Some lines of these records may hold the word "Purchase"; state how many, using only the number.

Start of Block

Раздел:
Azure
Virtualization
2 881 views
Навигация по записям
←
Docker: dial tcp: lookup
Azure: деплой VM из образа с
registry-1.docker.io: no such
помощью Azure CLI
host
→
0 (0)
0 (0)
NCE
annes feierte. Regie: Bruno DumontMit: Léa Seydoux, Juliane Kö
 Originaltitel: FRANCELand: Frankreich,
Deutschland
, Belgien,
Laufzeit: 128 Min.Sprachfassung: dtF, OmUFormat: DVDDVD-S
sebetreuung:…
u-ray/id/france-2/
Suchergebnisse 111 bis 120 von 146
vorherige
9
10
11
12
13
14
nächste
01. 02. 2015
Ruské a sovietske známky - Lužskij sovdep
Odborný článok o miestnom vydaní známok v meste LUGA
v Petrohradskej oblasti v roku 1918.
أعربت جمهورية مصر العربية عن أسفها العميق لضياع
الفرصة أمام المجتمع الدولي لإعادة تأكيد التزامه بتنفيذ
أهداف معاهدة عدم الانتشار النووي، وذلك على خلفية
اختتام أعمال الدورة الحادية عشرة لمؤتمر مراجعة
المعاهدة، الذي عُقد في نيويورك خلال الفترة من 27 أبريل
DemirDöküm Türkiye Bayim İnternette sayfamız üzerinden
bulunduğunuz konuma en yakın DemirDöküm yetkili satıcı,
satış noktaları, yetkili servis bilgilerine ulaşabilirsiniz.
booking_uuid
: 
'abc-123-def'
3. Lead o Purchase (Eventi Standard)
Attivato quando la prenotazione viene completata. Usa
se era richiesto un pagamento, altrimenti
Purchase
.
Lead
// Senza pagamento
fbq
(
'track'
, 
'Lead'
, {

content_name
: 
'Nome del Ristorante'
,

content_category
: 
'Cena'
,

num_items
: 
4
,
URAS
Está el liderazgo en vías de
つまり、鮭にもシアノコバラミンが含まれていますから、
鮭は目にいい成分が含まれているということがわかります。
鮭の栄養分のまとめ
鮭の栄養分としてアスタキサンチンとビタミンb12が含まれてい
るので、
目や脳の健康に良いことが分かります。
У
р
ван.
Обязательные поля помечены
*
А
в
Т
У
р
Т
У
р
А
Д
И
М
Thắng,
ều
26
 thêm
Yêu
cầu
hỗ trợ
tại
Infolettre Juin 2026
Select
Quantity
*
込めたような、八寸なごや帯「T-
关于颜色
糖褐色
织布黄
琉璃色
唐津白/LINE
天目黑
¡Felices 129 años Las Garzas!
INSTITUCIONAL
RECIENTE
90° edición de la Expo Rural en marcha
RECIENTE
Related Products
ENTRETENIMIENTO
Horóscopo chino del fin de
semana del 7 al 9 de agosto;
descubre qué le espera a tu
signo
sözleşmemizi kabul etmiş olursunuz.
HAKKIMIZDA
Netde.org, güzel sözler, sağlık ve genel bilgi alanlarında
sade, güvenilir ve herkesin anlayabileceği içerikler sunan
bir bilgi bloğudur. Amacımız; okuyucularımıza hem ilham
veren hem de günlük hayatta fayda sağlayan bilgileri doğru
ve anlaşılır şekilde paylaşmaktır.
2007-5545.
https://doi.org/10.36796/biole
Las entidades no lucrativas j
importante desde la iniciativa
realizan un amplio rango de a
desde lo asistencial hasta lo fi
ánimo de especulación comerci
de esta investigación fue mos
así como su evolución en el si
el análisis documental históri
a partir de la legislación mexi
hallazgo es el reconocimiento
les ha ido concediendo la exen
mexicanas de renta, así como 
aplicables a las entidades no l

End of Block

Response box: 2